TASK INPUT:
----------------

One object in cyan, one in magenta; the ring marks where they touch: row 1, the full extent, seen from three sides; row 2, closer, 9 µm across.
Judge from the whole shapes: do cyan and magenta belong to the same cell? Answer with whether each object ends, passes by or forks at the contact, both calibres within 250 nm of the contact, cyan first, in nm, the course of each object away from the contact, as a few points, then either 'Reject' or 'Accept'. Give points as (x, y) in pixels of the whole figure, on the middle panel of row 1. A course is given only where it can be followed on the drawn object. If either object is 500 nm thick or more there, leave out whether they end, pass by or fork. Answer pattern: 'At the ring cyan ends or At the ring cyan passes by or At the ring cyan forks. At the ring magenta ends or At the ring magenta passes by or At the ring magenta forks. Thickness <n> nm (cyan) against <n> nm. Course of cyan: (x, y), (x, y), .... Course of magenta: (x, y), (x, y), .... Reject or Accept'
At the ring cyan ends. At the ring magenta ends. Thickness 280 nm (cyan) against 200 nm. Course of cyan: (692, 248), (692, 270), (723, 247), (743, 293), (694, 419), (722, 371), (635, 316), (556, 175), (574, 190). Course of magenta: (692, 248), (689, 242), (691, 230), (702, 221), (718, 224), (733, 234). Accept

----------------

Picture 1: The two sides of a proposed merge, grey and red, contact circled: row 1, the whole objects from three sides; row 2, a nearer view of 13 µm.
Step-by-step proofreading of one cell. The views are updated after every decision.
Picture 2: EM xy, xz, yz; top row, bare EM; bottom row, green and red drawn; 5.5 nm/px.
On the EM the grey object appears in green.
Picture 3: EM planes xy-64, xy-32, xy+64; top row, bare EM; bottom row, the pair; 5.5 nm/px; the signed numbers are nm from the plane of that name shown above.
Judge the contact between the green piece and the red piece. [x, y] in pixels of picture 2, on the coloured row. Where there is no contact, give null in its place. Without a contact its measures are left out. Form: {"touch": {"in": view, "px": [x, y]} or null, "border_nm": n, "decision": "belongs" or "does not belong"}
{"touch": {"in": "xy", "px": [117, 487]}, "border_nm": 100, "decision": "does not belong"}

----------------

WHAT IS EXPECTED:
Wherever a line in the data above holds "grey", copy that line.

WRITTEN ANSWER:
Picture 1: The two sides of a proposed merge, grey and red, contact circled: row 1, the whole objects from three sides; row 2, a nearer view of 13 µm.
On the EM the grey object appears in green.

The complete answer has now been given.